We’re used to dealing with normal everyday water (H2O). And when we freeze it we get ice. But there are interesting unusual versions of ice. We’re used to the normal version of ice that melts at 0 °C. But there are others. There’s even the horrifying (and fictional) ice-nine.

But what about different versions of water? It turns out that around 1970 the Soviets and the US were working on a new version of water: polywater. They had managed to condense a version of water that looked oily, froze at -40 °C, boiled at 150 °C, and was denser than normal water. More and more scientists got in on making this, and there was a real worry that the US was falling behind the Soviets in learning about polywater.

The only problem was all the scientists were wrong. It turns out that all of the polywater made was contaminated. By sweat. It was just sweaty water. While various scientists were analyzing the stuff, they came up with various theories on what it was and why it behaved the way it did. These theories were quickly tossed aside and other theories proposed. This is how science works.
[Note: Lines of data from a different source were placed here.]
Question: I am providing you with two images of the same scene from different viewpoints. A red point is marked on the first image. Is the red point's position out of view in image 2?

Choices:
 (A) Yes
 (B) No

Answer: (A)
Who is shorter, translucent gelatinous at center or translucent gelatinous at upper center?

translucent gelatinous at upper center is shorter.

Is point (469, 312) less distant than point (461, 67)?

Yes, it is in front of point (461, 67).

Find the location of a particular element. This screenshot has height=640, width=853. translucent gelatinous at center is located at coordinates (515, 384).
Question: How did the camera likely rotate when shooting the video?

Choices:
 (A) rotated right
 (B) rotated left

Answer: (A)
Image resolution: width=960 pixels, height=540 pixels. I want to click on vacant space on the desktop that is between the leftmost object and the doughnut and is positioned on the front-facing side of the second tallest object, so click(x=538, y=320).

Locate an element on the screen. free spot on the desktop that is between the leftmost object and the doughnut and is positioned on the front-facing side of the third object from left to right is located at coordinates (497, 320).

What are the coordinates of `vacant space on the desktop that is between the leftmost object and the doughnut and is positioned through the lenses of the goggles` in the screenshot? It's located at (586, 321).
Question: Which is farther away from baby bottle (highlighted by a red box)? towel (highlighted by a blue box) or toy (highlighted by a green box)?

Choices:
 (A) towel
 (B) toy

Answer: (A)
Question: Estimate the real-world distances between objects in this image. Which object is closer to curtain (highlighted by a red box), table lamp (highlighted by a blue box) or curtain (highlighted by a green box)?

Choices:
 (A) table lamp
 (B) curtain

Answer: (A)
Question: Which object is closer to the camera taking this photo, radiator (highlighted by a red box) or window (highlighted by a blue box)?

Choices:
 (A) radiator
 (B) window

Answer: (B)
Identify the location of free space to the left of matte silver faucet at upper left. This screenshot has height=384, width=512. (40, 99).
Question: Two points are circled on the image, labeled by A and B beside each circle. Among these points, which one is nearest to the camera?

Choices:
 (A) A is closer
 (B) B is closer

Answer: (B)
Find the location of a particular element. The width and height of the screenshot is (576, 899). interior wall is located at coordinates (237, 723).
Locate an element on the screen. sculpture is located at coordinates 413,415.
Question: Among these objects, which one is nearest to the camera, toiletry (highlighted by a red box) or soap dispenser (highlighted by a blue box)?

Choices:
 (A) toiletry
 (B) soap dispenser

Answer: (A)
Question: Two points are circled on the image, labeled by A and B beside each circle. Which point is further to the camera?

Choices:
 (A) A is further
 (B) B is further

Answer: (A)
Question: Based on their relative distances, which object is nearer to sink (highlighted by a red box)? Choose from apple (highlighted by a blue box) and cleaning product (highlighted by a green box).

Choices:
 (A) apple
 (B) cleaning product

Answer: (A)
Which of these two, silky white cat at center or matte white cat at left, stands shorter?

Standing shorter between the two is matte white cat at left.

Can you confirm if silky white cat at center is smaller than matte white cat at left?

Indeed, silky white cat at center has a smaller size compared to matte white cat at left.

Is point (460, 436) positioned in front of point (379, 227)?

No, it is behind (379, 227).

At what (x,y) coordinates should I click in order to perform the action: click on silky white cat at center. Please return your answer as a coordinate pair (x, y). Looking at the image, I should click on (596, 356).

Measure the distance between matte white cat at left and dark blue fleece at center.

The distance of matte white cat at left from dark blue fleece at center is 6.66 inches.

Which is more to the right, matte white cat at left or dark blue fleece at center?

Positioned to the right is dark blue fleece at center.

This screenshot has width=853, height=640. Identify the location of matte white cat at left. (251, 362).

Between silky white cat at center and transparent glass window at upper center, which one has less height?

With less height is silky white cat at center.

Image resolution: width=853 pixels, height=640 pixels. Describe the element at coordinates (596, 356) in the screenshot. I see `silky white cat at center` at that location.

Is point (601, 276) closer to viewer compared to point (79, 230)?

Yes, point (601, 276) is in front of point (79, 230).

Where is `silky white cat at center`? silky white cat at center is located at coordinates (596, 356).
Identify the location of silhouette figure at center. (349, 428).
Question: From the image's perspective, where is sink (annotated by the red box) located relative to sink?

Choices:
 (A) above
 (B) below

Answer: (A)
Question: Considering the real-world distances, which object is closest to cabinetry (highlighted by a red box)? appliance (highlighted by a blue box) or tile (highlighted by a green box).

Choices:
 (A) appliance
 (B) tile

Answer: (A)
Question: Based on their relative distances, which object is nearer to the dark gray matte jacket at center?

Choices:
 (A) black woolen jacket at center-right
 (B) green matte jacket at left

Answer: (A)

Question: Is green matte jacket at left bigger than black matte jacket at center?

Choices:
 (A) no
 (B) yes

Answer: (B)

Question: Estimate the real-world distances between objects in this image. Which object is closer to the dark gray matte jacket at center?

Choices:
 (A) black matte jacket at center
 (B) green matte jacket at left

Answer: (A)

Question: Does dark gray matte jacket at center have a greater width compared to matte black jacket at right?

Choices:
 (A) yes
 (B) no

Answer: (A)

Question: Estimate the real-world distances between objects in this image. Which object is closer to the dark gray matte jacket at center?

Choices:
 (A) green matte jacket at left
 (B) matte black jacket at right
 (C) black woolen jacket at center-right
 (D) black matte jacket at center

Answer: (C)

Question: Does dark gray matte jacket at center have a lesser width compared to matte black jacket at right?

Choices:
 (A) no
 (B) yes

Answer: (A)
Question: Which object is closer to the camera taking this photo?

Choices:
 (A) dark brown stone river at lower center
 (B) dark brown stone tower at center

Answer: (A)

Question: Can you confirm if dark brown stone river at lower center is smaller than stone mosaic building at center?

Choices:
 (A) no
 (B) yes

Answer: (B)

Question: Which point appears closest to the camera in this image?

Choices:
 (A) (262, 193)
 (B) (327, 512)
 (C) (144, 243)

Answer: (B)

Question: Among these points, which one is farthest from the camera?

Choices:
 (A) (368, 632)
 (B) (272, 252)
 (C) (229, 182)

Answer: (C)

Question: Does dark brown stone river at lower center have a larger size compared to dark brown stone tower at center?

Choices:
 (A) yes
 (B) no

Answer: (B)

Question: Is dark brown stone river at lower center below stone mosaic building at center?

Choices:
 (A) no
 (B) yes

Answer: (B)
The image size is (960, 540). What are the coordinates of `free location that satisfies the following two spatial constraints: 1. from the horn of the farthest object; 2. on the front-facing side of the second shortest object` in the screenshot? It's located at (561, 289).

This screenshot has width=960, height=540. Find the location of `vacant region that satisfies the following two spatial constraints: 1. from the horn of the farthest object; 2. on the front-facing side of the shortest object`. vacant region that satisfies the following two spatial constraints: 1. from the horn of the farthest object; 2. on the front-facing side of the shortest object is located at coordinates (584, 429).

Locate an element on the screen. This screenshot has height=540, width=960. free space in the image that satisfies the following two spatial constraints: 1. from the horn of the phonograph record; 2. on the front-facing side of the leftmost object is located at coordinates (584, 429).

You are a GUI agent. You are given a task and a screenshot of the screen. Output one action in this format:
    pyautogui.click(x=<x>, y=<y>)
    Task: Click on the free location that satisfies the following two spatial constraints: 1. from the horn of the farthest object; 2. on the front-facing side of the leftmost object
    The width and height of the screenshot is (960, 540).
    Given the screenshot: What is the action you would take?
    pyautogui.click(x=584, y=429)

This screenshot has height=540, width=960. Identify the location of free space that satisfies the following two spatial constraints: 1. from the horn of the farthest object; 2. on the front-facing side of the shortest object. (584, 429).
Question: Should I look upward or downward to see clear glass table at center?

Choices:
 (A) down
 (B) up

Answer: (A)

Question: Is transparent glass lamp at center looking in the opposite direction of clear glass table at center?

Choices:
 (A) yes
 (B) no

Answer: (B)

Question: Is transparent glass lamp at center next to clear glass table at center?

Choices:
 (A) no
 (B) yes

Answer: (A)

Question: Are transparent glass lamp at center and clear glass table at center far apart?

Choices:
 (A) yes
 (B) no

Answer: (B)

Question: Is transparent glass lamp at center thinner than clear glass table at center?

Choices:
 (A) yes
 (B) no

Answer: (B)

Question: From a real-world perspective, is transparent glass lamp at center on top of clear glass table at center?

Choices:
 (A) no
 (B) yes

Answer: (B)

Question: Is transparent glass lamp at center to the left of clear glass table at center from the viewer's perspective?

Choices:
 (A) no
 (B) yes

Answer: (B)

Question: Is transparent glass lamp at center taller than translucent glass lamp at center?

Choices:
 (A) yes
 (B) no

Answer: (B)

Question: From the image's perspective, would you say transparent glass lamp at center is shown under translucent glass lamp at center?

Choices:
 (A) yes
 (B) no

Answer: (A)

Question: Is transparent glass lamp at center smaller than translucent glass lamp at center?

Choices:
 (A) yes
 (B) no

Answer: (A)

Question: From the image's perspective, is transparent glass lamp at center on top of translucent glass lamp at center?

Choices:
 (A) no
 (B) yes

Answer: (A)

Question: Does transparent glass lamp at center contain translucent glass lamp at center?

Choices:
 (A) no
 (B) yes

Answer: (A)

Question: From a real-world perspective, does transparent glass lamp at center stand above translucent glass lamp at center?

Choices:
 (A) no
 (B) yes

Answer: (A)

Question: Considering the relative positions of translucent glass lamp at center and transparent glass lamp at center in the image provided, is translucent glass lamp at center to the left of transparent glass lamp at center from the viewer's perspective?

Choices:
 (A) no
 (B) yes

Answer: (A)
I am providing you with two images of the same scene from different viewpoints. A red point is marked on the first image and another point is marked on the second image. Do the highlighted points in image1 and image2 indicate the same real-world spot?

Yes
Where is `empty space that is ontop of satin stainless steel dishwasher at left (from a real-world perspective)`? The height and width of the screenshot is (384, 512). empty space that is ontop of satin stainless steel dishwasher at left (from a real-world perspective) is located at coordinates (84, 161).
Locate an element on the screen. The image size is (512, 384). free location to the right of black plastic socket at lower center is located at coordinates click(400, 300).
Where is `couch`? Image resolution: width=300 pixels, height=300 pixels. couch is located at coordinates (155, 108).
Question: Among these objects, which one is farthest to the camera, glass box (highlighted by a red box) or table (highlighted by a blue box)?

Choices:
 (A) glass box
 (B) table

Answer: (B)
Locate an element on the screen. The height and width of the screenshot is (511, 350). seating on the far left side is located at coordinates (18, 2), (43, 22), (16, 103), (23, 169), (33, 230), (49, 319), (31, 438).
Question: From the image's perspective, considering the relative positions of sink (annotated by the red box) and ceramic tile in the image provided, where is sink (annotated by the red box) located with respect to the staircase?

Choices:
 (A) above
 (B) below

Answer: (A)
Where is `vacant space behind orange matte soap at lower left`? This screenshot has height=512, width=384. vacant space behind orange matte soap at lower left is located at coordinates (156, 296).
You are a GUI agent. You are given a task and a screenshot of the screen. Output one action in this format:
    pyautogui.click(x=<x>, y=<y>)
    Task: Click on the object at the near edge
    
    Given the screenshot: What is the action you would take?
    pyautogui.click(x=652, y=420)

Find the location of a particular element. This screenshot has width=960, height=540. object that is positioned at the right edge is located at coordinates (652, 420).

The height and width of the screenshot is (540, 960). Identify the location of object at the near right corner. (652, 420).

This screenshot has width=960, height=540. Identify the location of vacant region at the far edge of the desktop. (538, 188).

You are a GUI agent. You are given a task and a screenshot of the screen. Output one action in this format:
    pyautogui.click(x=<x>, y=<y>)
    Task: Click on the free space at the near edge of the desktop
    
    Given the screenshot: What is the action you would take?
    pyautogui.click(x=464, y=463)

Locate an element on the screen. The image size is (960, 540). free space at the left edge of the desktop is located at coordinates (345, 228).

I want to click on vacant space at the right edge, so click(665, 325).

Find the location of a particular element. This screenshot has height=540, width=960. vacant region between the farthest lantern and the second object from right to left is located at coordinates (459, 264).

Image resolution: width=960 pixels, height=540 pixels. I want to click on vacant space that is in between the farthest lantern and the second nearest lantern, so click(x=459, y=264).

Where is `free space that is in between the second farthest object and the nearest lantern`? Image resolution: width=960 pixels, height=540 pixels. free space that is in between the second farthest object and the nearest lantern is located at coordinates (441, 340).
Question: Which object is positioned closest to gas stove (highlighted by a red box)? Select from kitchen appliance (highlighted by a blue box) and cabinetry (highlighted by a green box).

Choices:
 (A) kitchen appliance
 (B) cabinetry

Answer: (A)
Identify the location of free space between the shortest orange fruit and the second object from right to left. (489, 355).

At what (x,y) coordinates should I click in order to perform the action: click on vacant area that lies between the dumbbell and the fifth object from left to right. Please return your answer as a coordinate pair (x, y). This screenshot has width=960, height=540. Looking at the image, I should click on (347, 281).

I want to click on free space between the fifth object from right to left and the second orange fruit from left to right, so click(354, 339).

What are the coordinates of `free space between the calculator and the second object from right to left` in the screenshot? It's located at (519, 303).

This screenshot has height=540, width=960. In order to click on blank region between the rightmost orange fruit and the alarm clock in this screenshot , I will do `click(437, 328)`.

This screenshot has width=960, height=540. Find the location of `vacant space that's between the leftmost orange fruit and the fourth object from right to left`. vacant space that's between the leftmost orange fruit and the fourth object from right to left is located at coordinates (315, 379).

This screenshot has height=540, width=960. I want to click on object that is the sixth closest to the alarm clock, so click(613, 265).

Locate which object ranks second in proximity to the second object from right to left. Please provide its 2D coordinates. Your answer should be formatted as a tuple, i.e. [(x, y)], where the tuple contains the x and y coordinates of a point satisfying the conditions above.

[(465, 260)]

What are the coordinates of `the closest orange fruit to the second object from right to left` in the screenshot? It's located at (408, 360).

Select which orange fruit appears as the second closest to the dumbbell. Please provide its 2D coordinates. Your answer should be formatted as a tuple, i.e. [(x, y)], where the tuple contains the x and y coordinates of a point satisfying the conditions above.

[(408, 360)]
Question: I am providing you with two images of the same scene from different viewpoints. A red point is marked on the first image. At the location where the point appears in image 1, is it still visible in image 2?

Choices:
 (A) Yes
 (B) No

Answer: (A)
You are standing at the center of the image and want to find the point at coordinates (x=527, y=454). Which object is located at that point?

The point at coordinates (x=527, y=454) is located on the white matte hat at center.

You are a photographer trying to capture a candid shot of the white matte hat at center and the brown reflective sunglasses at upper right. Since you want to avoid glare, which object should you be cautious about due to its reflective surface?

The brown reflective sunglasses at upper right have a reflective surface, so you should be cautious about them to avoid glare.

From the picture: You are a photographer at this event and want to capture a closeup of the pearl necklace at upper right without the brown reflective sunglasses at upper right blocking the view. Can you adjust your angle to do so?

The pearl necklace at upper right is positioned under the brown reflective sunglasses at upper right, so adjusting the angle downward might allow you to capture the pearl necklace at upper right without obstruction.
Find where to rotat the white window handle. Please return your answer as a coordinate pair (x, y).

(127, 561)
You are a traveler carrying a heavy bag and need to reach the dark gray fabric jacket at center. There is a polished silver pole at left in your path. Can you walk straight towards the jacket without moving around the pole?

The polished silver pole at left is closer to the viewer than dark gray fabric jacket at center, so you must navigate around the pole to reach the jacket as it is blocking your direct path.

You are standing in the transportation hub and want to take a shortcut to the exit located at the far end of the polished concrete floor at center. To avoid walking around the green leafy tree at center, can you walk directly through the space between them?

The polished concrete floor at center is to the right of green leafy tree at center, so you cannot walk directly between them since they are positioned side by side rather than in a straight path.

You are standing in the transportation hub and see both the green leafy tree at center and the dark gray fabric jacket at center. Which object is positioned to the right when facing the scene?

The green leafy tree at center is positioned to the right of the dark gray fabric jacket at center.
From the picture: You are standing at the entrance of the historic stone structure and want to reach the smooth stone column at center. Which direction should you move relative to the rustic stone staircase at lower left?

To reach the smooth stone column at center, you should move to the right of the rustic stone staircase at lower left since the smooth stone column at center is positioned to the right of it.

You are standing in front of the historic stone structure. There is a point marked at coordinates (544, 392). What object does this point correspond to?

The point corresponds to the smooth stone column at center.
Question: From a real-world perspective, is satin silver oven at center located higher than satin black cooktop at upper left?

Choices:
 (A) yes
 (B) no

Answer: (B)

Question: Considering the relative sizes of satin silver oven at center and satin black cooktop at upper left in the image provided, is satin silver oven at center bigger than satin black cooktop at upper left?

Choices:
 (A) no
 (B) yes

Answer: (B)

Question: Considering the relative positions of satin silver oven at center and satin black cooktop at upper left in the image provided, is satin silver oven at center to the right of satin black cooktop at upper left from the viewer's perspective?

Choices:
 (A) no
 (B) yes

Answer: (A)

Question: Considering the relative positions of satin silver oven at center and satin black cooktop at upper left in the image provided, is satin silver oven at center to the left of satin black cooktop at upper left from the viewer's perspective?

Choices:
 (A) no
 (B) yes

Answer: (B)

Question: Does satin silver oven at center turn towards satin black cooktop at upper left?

And when someone realize that due to the small sample sizes, everyone had made a similar mistake that gave them a contaminated sample, the whole thing was tossed.

There have been other, more popular, cases where a scientific claim is made and it lives for a while before being discredited: cold fusion, faster than light neutrinos. This kind of science, where the hope for fame may be ahead of rigorous science, is sometimes called pathological science.

I think the one with the faster than light neutrinos doesn’t belong in this list though. The scientists involved got results that even they thought were wrong. They just didn’t know why, and were asking other scientists to vet their work and tell them where they were wrong (a sensor was installed wrong). They didn’t mean for the public to read about it. But when others published about it, the writers made it seem that they thought they had proven Einstein wrong, which wasn’t what was going on.